§ READING PASSAGE:
+ + + +
On Mon, 05 Oct 2015 13:29:03 +0000, Jaydip Chakrabarty wrote:

> Hello,
> 
> I have a csv file like this.
> 
> Name,Surname,Age,Sex abc,def,,M ,ghi,,F jkl,mno,,
> pqr,,,F
> 
> I want to find out the blank columns, that is, fields where all the
> values are blank. Here is my python code.
> 
> fn = "tmp1.csv"
> fin = open(fn, 'rb')
> rdr = csv.DictReader(fin, delimiter=',')
> data = list(rdr)
> flds = rdr.fieldnames fin.close()
> mt = []
> flag = 0 for i in range(len(flds)):
>     for row in data:
>         if len(row[flds[i]]):
>             flag = 0 break
>         else:
>             flag = 1
>     if flag:
>         mt.append(flds[i]) flag = 0
> print mt
> 
> I need to know if there is better way to code this.
> 
> Thanks.
+ + + +
§ RAW DATA:
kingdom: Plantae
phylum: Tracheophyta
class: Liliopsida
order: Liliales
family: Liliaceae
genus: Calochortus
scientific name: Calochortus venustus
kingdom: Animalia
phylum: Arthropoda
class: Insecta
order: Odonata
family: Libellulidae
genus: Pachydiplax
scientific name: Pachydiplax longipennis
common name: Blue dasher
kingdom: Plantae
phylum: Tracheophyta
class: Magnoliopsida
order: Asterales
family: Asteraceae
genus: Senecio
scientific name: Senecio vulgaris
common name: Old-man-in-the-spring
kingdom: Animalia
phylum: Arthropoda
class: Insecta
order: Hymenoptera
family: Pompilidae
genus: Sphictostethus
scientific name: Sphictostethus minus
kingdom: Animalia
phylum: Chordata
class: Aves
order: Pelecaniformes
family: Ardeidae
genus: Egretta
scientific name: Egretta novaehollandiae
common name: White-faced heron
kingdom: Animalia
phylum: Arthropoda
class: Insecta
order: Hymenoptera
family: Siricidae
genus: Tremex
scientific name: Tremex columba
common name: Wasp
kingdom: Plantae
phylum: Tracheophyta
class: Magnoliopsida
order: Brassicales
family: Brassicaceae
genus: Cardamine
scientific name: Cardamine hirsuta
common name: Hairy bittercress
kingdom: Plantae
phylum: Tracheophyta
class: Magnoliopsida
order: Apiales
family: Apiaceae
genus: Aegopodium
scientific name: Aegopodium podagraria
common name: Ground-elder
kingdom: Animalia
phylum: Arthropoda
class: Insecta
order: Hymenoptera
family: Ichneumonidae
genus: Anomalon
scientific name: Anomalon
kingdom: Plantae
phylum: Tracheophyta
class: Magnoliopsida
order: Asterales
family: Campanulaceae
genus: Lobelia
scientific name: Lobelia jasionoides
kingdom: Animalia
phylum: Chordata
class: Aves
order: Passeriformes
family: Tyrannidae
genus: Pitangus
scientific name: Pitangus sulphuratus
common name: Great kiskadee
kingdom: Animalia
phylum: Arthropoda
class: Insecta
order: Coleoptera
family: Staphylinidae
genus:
+ + + +
§ PARTS OF THE EXERCISE:
- 1) Reproduce the part of the post about blank CSV columns that opens with the words containing "On Mon, 05 Oct" and closes with "fin = open(fn, 'rb')".
- 2) Continue the post about finding blank CSV columns from where it stops.

§ ANSWERS FOR THIS EXERCISE:
- 1)
On Mon, 05 Oct 2015 13:29:03 +0000, Jaydip Chakrabarty wrote:

> Hello,
> 
> I have a csv file like this.
> 
> Name,Surname,Age,Sex abc,def,,M ,ghi,,F jkl,mno,,
> pqr,,,F
> 
> I want to find out the blank columns, that is, fields where all the
> values are blank. Here is my python code.
> 
> fn = "tmp1.csv"
> fin = open(fn, 'rb')

- 2)
Assuming all the records have the same number of fields:

I'd create a list of flags of length numfields, all set to 0

then for each record, I*d set flag[n] = 1 if field[n] has content

then I'd check if I still have any 0 flags, and if I do, process the next 
record

As soon as I have no 0 flags, I can stop processing records, as this 
means I have no empty columns.

It might be more efficient if, when checking a record, I only tested the 
fields for which flag was still 0.

Example (untested)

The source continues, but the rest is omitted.